O governo de Áñez, que se autoproclamou presidente em 12 de novembro, apontando o abandono do cargo por Morales, o acusa de instigar o cerco às cidades para interromper a distribuição de alimentos.
Na quinta-feira, o Ministro do Governo (Interior), Arturo Murillo, apresentou um vídeo com uma voz atribuída a Morales dando instruções sobre o assunto.
As discussões no Congresso sobre futuras eleições se alternam com a tensão nas ruas. Os militares estão em alerta máximo pela suposta tentativa de manifestantes que apoiam Morales de tomar as instalações de Senkata e impedir a saída de um comboio com caminhões de gasolina.
Na quarta-feira, o Ministério da Defesa emitiu um comunicado em que advertia que a usina está "perigosamente cercada por pessoas simpatizantes do MAS", portando explosivos.
A repressão dos protestos aumenta a ira contra o governo de Áñez, que liberou de responsabilidade penal os militares que tentam impor a ordem.
Em seis dos nove departamentos da Bolívia há bloqueios de vias, o que fez o preço dos produtos da cesta básica disparar em até 200% em cidades como La Paz.

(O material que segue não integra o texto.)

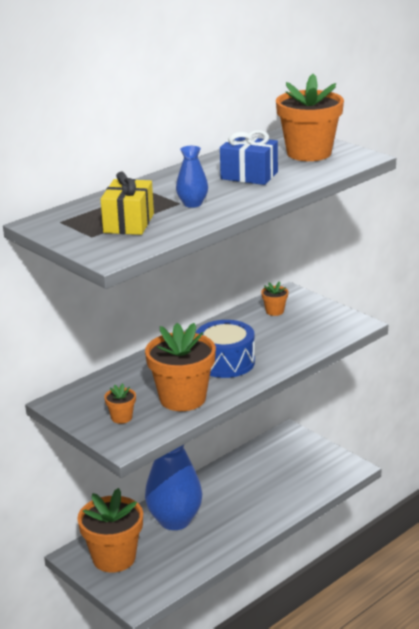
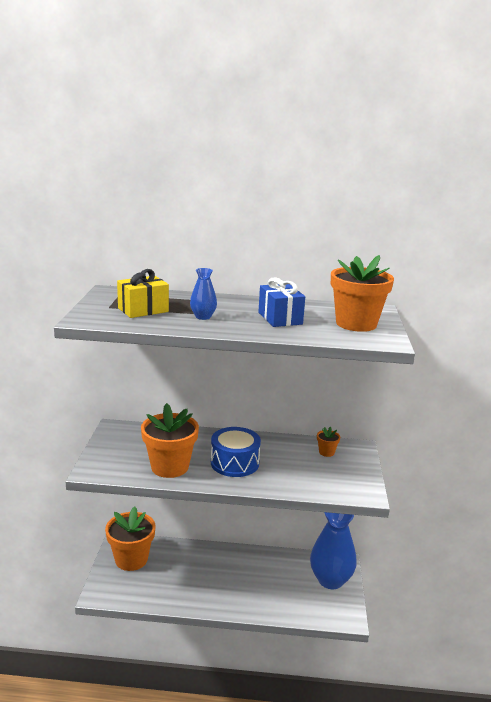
camera: 45 degrees right, 5 degrees down
orange flower pot [104,383,136,424] -> none
blue vase [145,445,202,530] -> blue vase moved to [310,512,357,589]

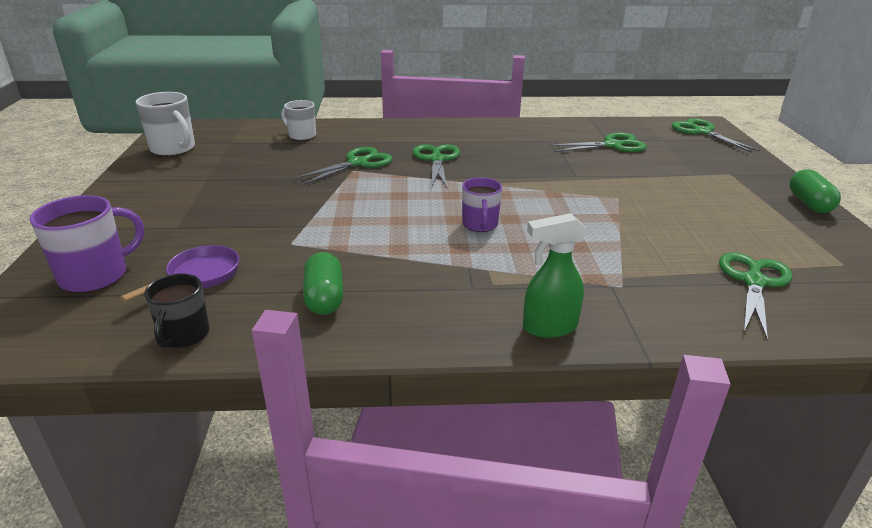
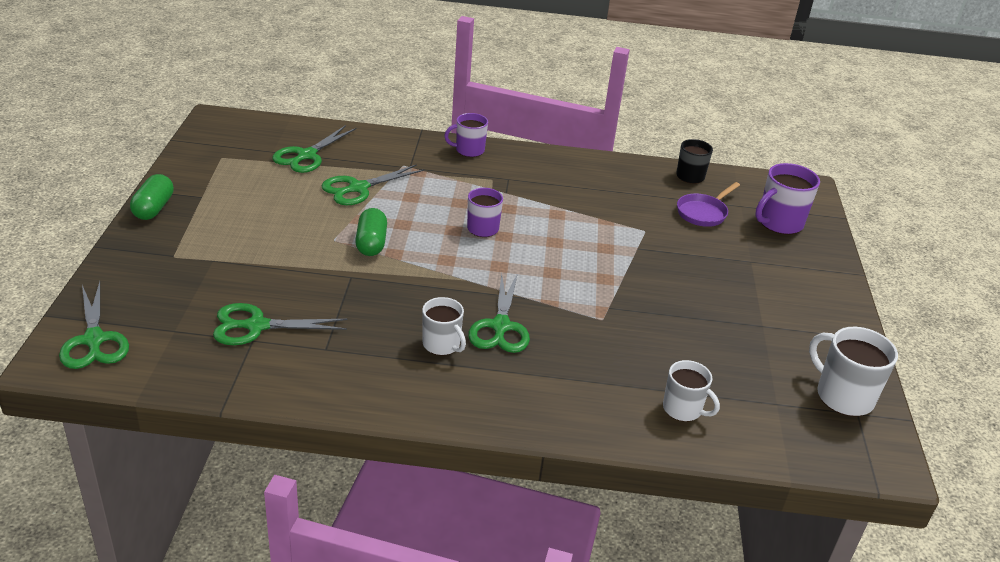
camera: 175 degrees left, 5 degrees up
green scissors [294,147,393,185] -> green scissors moved to [321,164,424,205]
green capsule [303,252,343,315] -> green capsule moved to [355,208,387,256]
green spray bottle [523,213,587,338] -> purple mug [444,113,488,157]
none -> white mug [422,297,466,355]

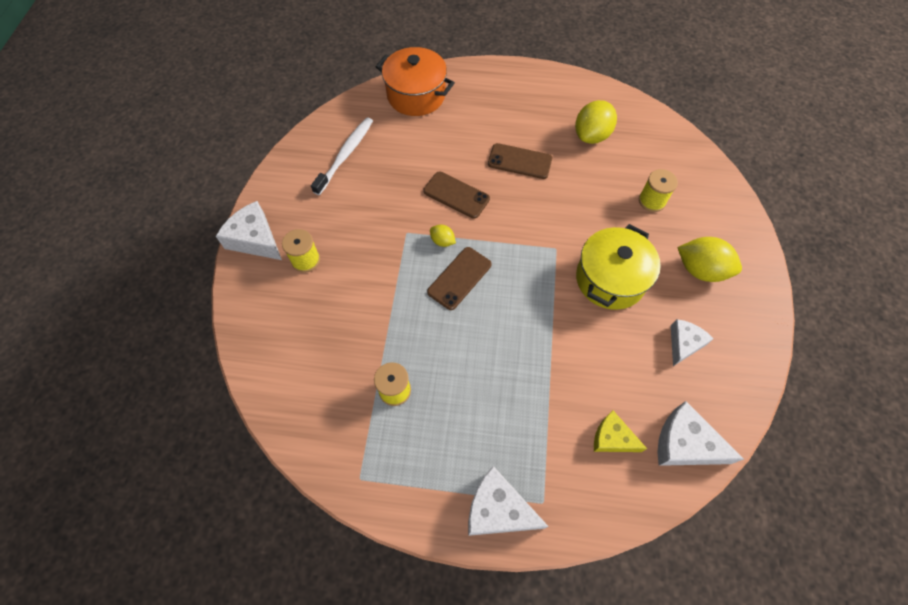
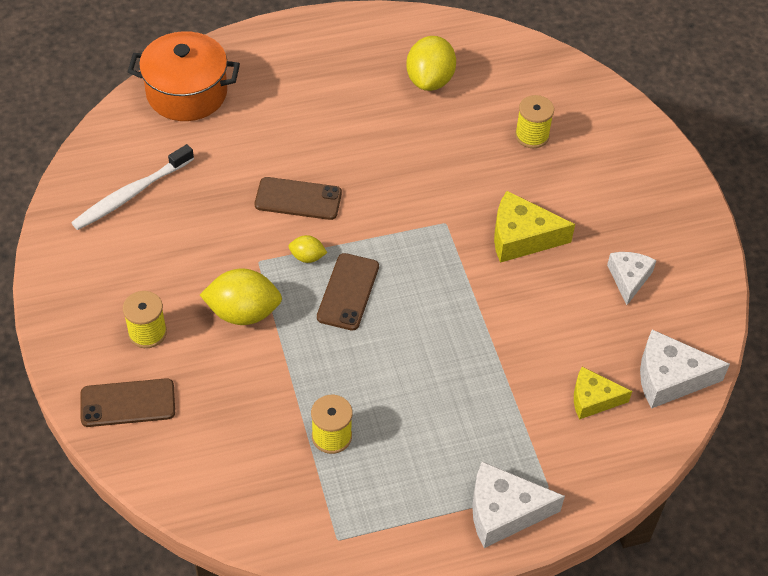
camera: 25 degrees left, 10 degrees down
white cheese [216,201,282,260] -> none
white toothbrush [311,117,373,195] -> white toothbrush turned 135 degrees counterclockwise [71,144,194,230]
brown phone [488,143,552,179] -> brown phone moved to [81,378,175,427]
yellow pot [576,224,661,310] -> yellow cheese [494,191,575,263]
yellow lemon [677,237,742,282] -> yellow lemon moved to [200,268,282,325]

Após um mês de convulsão social cresce a rejeição dos indígenas leais a Morales. Gregorio Cusqui, 52, mecânico dentário, rejeita o eventual retorno do ex-presidente diante da violência de seus apoiadores.
"Quero eleições e que o povo decida (...), não é conveniente que ele volte", diz, na cidade de El Alto, reduto do MAS.